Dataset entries

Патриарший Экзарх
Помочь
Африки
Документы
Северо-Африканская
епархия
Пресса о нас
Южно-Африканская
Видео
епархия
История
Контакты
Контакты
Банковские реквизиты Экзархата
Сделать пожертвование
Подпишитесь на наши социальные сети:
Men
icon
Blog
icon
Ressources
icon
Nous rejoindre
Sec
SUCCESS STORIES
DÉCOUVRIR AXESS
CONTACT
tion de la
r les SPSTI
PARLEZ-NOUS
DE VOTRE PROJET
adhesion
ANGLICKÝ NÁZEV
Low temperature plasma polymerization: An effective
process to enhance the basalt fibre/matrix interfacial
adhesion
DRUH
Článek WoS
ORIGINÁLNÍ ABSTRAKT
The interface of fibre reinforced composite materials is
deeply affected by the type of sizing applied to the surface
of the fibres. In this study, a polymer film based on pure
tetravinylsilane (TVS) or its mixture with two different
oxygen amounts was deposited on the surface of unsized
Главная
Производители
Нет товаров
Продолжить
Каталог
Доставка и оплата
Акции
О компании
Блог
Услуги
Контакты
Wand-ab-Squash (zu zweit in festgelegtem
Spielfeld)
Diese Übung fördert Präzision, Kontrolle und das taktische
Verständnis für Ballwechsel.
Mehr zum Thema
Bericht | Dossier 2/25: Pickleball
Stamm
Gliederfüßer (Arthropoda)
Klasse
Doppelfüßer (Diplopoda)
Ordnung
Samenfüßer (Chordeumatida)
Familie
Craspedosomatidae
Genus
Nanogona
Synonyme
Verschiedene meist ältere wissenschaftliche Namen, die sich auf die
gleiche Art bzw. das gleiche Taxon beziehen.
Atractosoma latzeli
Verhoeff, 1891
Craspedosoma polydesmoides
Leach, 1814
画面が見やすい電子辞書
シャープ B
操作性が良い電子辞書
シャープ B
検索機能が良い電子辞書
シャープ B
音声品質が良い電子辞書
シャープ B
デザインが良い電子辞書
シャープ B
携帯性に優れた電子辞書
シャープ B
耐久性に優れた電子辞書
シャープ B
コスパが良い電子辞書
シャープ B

--- The problem ---
What is needed is an exact copy of all the records.

--- Answer space ---
Патриарший Экзарх
Помочь
Африки
Документы
Северо-Африканская
епархия
Пресса о нас
Южно-Африканская
Видео
епархия
История
Контакты
Контакты
Банковские реквизиты Экзархата
Сделать пожертвование
Подпишитесь на наши социальные сети:
Men
icon
Blog
icon
Ressources
icon
Nous rejoindre
Sec
SUCCESS STORIES
DÉCOUVRIR AXESS
CONTACT
tion de la
r les SPSTI
PARLEZ-NOUS
DE VOTRE PROJET
adhesion
ANGLICKÝ NÁZEV
Low temperature plasma polymerization: An effective
process to enhance the basalt fibre/matrix interfacial
adhesion
DRUH
Článek WoS
ORIGINÁLNÍ ABSTRAKT
The interface of fibre reinforced composite materials is
deeply affected by the type of sizing applied to the surface
of the fibres. In this study, a polymer film based on pure
tetravinylsilane (TVS) or its mixture with two different
oxygen amounts was deposited on the surface of unsized
Главная
Производители
Нет товаров
Продолжить
Каталог
Доставка и оплата
Акции
О компании
Блог
Услуги
Контакты
Wand-ab-Squash (zu zweit in festgelegtem
Spielfeld)
Diese Übung fördert Präzision, Kontrolle und das taktische
Verständnis für Ballwechsel.
Mehr zum Thema
Bericht | Dossier 2/25: Pickleball
Stamm
Gliederfüßer (Arthropoda)
Klasse
Doppelfüßer (Diplopoda)
Ordnung
Samenfüßer (Chordeumatida)
Familie
Craspedosomatidae
Genus
Nanogona
Synonyme
Verschiedene meist ältere wissenschaftliche Namen, die sich auf die
gleiche Art bzw. das gleiche Taxon beziehen.
Atractosoma latzeli
Verhoeff, 1891
Craspedosoma polydesmoides
Leach, 1814
画面が見やすい電子辞書
シャープ B
操作性が良い電子辞書
シャープ B
検索機能が良い電子辞書
シャープ B
音声品質が良い電子辞書
シャープ B
デザインが良い電子辞書
シャープ B
携帯性に優れた電子辞書
シャープ B
耐久性に優れた電子辞書
シャープ B
コスパが良い電子辞書
シャープ B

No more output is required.